There are several intriguing references to the fact that the Grand Army, or part of it, supposedly marched to Moscow in Northampton boots, and it is highly likely that consignments of this nature passed through Hamburg or into Hanover, from whence came recruits for the King's German Legion.

Like Gilham, Colonel Hamilton and Edward Nicholas lived, and there is evidence that their relationship was sometimes strained. Reinke's charts still exist and McCullock, Browne and O'Neal are based on real people. At this time too, a report on the inadequacy of the Helgoland lighthouse was forwarded to London.

Fagan was an agent of Fouche's and a known go-between. Dieudonne of the
Chasseurs-à-Cheval
, provided the artist Gericault with a model for his spirited painting of
An Officer of the Imperial Guard
. He was destined to die in the Russian Campaign.

The rumours that passed through Helgoland in the winter of 1809, especially the news of Benjamin Bathurst, are all a matter of fact, as are the gale at the end of September, the west winds in the following March and the attack on Neuwerk in April 1810, when 'several American vessels were taken'.

Marshal Davout arrived at Hamburg in command of the Army of Germany in January 1810 and shortly afterwards shot a young man for the illegal possession of sugar loaves.
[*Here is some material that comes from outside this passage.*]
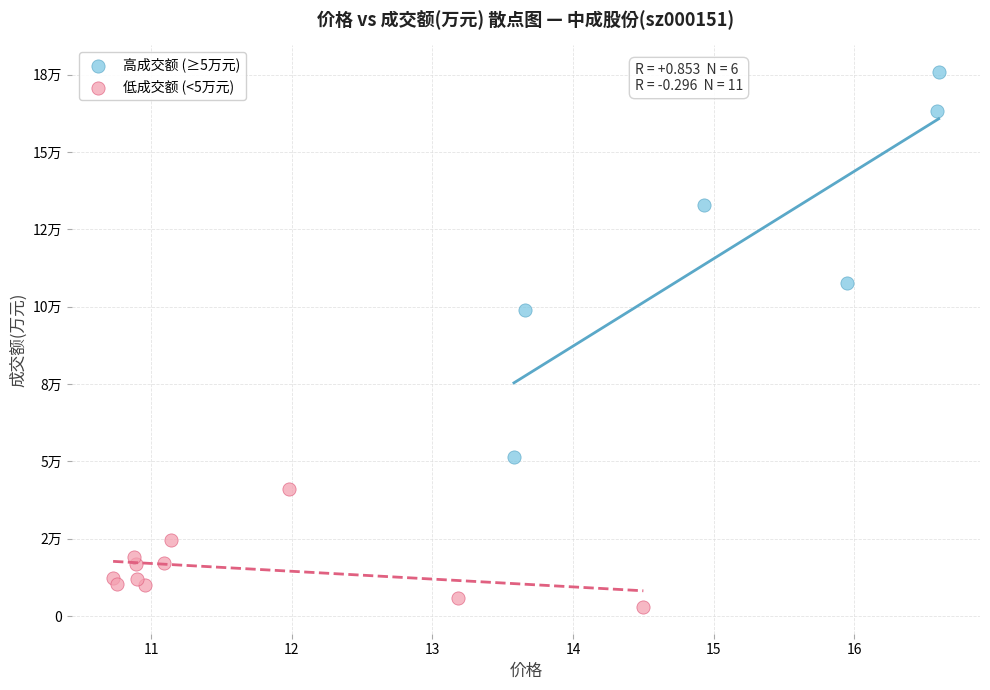

Which series contains the highest Y value?

高成交额 (≥5万元)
The occupying forces were increased in March by stationing Molitor's Division in the outlying villages. This failed to stem the influx of imports and a furious Napoleon ordered the burning of all British goods discovered in the Hanse towns. The wily Hamburgers took to carrying luxuries past their guards in coffins. Herr Liepmann is my own invention but Nicholas refers to an influential person 'well-disposed to us', resident in, or near Hamburg, with whom a regular communication was maintained.

The fragility of Napoleon's Empire, exposed by Fouche's bold action in deploying an army to oppose the British invasion of Walcheren, was even more dramatically exploited by the republican General Malet who briefly took over the government in Paris during the Emperor's absence in Russia.

Lord Dungarth was not alone in perceiving it was the opposing might of the Russian army that was required to break the land power of Napoleon. Talleyrand had whispered as much to the Tsar at Erfurt.

It was Napoleon's claim that Tsar Alexander failed to exclude British trade which provided him with his excuse to invade Russia in 1812. He had long harboured the idea. The 'inexplicable rumour' of intended war between France and Russia reached Helgoland on 19 February 1810 and was reported to London by Edward Nicholas. Since the new ministry might consider Nicholas had exceeded his instructions, is it to be wondered at if he expressed an official doubt as to its truth and concealed his own part in its origin?